From the glossary of household income terms, return the passage starting at "Income consists of" and ending at "rent, dividends, royalties)", copied word for word.

(SELECTED TEXT Opens)

A person living alone or a group of related or unrelated people who usually live in the same private dwelling.

Household income

The aggregate of the incomes of all members of a household.

Household net worth or wealth

At any point in time is the difference between the value of the assets and liabilities of households or of the household sector.

Households sector

An institutional sector comprising resident households, including resident household unincorporated enterprises and non-profit institutions, such as churches and sporting and social clubs, serving households.

Income

Income consists of all current receipts, whether monetary or in kind, that are received by the household or by individual members of the household, and which are available for, or intended to support, current consumption.

Income includes receipts from:
  • wages and salaries and other receipts from employment (whether from an employer or own incorporated enterprise), including income provided as part of salary sacrificed and/or salary package arrangements
  • profit/loss from own unincorporated business (including partnerships)
  • net investment income (interest, rent, dividends, royalties)
  • government pensions and allowances
  • private transfers (e.g. superannuation, workers' compensation, income from annuities, child support, and financial support received from family members not living in the same household).
Gross income is the sum of the income from all these sources before income tax, the Medicare levy and the Medicare levy surcharge are deducted. Other measures of income are Disposable income and Equivalised disposable income. Final income takes account of goods and services provided by governments to households either free of charge or at a subsidised rate, and deducts indirect taxes, such as GST.

Note that child support and other transfers from other households are not deducted from the incomes of the households making the transfers.

Indigenous

Refers to people who identified themselves, or were identified by another household member, as being of Aboriginal and/or Torres Strait Islander origin.

Liability

A liability is a contractual obligation which requires one unit (the debtor) to make a payment or a series of payments to the other unit (the creditor) in certain circumstances specified in a contract between them.

Low income group

Refers to the 20% of people in the second and third lowest income deciles after being ranked from lowest to highest, by their equivalised disposable household income.

Middle income group

Refers to the 20% of people in the fifth and sixth income deciles after being ranked from lowest to highest, by their equivalised disposable household income.

Principal source of household income


Refers to the source from which the most income is received. As households can have several sources of income, the principal source may account for less than 50% of total income.

Reference person

The reference person for each household is chosen by applying, to all household members aged 15 years and over, the selection criteria below, in the order listed, until a single appropriate reference person is identified:
      • one of the partners in a registered or de facto marriage, with dependent children
      • one of the partners in a registered or de facto marriage, without dependent children
      • a lone parent with dependent children
      • the person with the highest income
      • the eldest person.

(SELECTED TEXT Closes)
(EXERCISE DATA Opens)

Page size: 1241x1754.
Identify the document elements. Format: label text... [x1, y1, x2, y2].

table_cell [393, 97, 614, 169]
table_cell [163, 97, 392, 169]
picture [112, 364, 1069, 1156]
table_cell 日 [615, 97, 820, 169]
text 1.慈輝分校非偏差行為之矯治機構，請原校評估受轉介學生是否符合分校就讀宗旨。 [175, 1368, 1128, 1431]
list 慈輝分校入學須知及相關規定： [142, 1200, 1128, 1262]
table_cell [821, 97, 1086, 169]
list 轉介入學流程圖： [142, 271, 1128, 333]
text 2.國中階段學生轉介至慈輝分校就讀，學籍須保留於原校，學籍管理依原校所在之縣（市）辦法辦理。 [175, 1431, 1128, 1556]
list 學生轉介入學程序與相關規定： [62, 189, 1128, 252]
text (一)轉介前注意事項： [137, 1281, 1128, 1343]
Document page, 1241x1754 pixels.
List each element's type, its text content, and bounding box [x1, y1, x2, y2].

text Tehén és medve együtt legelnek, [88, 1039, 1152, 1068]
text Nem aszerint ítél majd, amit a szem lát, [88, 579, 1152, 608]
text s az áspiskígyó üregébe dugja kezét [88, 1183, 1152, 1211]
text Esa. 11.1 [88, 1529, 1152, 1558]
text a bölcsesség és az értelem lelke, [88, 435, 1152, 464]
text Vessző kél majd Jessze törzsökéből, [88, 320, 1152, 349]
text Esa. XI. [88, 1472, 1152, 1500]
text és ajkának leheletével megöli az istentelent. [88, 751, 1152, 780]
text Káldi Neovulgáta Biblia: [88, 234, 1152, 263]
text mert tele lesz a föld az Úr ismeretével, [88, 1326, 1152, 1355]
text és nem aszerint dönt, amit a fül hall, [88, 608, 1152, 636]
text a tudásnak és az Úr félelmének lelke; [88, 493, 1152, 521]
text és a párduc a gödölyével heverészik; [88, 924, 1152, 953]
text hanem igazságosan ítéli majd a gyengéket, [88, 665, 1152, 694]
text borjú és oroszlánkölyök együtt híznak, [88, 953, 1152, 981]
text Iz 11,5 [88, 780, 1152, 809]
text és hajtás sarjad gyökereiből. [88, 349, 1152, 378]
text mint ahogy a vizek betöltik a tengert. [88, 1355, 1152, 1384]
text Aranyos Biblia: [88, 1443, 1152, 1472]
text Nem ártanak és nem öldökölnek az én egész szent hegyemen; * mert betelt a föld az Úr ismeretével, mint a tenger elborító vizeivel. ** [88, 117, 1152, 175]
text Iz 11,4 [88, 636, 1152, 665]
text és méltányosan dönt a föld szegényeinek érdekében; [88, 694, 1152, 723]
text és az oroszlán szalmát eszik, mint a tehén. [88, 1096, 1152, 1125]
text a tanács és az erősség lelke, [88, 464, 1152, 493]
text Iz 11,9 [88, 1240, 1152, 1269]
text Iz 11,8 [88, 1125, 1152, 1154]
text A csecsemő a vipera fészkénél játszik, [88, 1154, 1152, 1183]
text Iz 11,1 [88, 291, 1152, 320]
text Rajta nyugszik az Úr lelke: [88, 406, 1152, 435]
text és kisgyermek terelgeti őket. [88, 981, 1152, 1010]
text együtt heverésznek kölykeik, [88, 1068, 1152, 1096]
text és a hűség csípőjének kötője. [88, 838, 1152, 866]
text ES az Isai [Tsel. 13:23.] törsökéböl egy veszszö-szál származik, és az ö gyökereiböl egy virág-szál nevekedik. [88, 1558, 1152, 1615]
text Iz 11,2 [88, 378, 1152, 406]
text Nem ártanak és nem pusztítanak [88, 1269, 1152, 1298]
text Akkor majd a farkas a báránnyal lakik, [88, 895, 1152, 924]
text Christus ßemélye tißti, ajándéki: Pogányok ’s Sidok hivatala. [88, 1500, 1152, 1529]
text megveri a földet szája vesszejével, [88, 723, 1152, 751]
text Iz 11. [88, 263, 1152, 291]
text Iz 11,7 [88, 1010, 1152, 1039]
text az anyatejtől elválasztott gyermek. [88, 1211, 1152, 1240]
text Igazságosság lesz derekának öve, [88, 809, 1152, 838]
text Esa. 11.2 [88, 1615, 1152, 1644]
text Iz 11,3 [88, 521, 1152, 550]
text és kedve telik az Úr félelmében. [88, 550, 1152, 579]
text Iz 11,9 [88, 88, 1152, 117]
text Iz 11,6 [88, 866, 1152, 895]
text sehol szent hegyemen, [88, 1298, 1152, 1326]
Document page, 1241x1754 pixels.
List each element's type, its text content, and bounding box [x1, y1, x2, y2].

(EXERCISE DATA Closes)

SOLUTION TO THIS TASK
Income consists of all current receipts, whether monetary or in kind, that are received by the household or by individual members of the household, and which are available for, or intended to support, current consumption.

Income includes receipts from:
  • wages and salaries and other receipts from employment (whether from an employer or own incorporated enterprise), including income provided as part of salary sacrificed and/or salary package arrangements
  • profit/loss from own unincorporated business (including partnerships)
  • net investment income (interest, rent, dividends, royalties)